*** Opening MATERIAL FOR THIS EXERCISE ***

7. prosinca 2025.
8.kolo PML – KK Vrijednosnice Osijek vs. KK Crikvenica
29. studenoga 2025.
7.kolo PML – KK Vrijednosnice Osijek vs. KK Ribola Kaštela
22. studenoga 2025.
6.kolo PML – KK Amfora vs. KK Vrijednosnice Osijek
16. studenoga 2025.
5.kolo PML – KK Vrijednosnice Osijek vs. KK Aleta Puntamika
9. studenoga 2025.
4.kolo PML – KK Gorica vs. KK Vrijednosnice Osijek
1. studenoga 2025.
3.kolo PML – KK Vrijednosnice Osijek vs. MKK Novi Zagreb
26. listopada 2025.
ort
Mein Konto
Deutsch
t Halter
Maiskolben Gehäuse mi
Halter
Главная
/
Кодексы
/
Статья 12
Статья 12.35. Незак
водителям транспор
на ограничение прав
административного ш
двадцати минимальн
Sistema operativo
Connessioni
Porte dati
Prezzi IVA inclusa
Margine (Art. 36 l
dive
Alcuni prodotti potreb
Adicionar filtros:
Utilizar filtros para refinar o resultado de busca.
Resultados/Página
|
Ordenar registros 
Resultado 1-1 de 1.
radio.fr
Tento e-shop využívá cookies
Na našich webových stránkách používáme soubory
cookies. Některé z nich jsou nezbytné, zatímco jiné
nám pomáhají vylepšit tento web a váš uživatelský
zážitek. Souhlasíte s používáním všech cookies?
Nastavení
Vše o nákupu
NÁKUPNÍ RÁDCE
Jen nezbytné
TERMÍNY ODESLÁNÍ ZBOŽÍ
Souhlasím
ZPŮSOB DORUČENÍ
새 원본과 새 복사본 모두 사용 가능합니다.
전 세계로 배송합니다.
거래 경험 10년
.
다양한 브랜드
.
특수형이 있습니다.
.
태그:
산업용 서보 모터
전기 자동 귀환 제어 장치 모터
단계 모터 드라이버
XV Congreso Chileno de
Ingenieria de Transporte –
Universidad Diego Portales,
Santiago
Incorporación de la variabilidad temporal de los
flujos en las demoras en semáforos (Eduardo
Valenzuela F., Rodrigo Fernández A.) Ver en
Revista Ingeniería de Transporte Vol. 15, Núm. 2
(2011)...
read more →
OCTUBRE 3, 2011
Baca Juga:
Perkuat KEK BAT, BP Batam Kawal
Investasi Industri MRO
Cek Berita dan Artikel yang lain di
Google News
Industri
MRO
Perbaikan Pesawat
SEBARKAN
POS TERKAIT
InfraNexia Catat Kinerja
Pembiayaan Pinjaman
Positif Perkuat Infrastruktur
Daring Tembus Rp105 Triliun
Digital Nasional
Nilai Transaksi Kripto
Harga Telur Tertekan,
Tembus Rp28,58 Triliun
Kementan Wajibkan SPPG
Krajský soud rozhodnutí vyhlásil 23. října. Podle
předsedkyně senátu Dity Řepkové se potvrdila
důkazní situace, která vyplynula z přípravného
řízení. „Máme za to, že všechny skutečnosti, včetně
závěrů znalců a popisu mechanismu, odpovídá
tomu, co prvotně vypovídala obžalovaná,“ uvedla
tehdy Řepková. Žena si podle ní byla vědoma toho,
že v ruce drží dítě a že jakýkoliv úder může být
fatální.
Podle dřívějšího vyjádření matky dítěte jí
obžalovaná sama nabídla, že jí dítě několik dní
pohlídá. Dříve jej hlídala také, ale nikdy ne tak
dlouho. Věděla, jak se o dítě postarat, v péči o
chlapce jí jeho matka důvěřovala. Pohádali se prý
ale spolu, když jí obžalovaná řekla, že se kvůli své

*** Closing MATERIAL FOR THIS EXERCISE ***

- _WRITTEN TASK_:
Print every record above. Keep each one exactly as it is.

- _SOLVED EXERCISE_:
7. prosinca 2025.
8.kolo PML – KK Vrijednosnice Osijek vs. KK Crikvenica
29. studenoga 2025.
7.kolo PML – KK Vrijednosnice Osijek vs. KK Ribola Kaštela
22. studenoga 2025.
6.kolo PML – KK Amfora vs. KK Vrijednosnice Osijek
16. studenoga 2025.
5.kolo PML – KK Vrijednosnice Osijek vs. KK Aleta Puntamika
9. studenoga 2025.
4.kolo PML – KK Gorica vs. KK Vrijednosnice Osijek
1. studenoga 2025.
3.kolo PML – KK Vrijednosnice Osijek vs. MKK Novi Zagreb
26. listopada 2025.
ort
Mein Konto
Deutsch
t Halter
Maiskolben Gehäuse mi
Halter
Главная
/
Кодексы
/
Статья 12
Статья 12.35. Незак
водителям транспор
на ограничение прав
административного ш
двадцати минимальн
Sistema operativo
Connessioni
Porte dati
Prezzi IVA inclusa
Margine (Art. 36 l
dive
Alcuni prodotti potreb
Adicionar filtros:
Utilizar filtros para refinar o resultado de busca.
Resultados/Página
|
Ordenar registros 
Resultado 1-1 de 1.
radio.fr
Tento e-shop využívá cookies
Na našich webových stránkách používáme soubory
cookies. Některé z nich jsou nezbytné, zatímco jiné
nám pomáhají vylepšit tento web a váš uživatelský
zážitek. Souhlasíte s používáním všech cookies?
Nastavení
Vše o nákupu
NÁKUPNÍ RÁDCE
Jen nezbytné
TERMÍNY ODESLÁNÍ ZBOŽÍ
Souhlasím
ZPŮSOB DORUČENÍ
새 원본과 새 복사본 모두 사용 가능합니다.
전 세계로 배송합니다.
거래 경험 10년
.
다양한 브랜드
.
특수형이 있습니다.
.
태그:
산업용 서보 모터
전기 자동 귀환 제어 장치 모터
단계 모터 드라이버
XV Congreso Chileno de
Ingenieria de Transporte –
Universidad Diego Portales,
Santiago
Incorporación de la variabilidad temporal de los
flujos en las demoras en semáforos (Eduardo
Valenzuela F., Rodrigo Fernández A.) Ver en
Revista Ingeniería de Transporte Vol. 15, Núm. 2
(2011)...
read more →
OCTUBRE 3, 2011
Baca Juga:
Perkuat KEK BAT, BP Batam Kawal
Investasi Industri MRO
Cek Berita dan Artikel yang lain di
Google News
Industri
MRO
Perbaikan Pesawat
SEBARKAN
POS TERKAIT
InfraNexia Catat Kinerja
Pembiayaan Pinjaman
Positif Perkuat Infrastruktur
Daring Tembus Rp105 Triliun
Digital Nasional
Nilai Transaksi Kripto
Harga Telur Tertekan,
Tembus Rp28,58 Triliun
Kementan Wajibkan SPPG
Krajský soud rozhodnutí vyhlásil 23. října. Podle
předsedkyně senátu Dity Řepkové se potvrdila
důkazní situace, která vyplynula z přípravného
řízení. „Máme za to, že všechny skutečnosti, včetně
závěrů znalců a popisu mechanismu, odpovídá
tomu, co prvotně vypovídala obžalovaná,“ uvedla
tehdy Řepková. Žena si podle ní byla vědoma toho,
že v ruce drží dítě a že jakýkoliv úder může být
fatální.
Podle dřívějšího vyjádření matky dítěte jí
obžalovaná sama nabídla, že jí dítě několik dní
pohlídá. Dříve jej hlídala také, ale nikdy ne tak
dlouho. Věděla, jak se o dítě postarat, v péči o
chlapce jí jeho matka důvěřovala. Pohádali se prý
ale spolu, když jí obžalovaná řekla, že se kvůli své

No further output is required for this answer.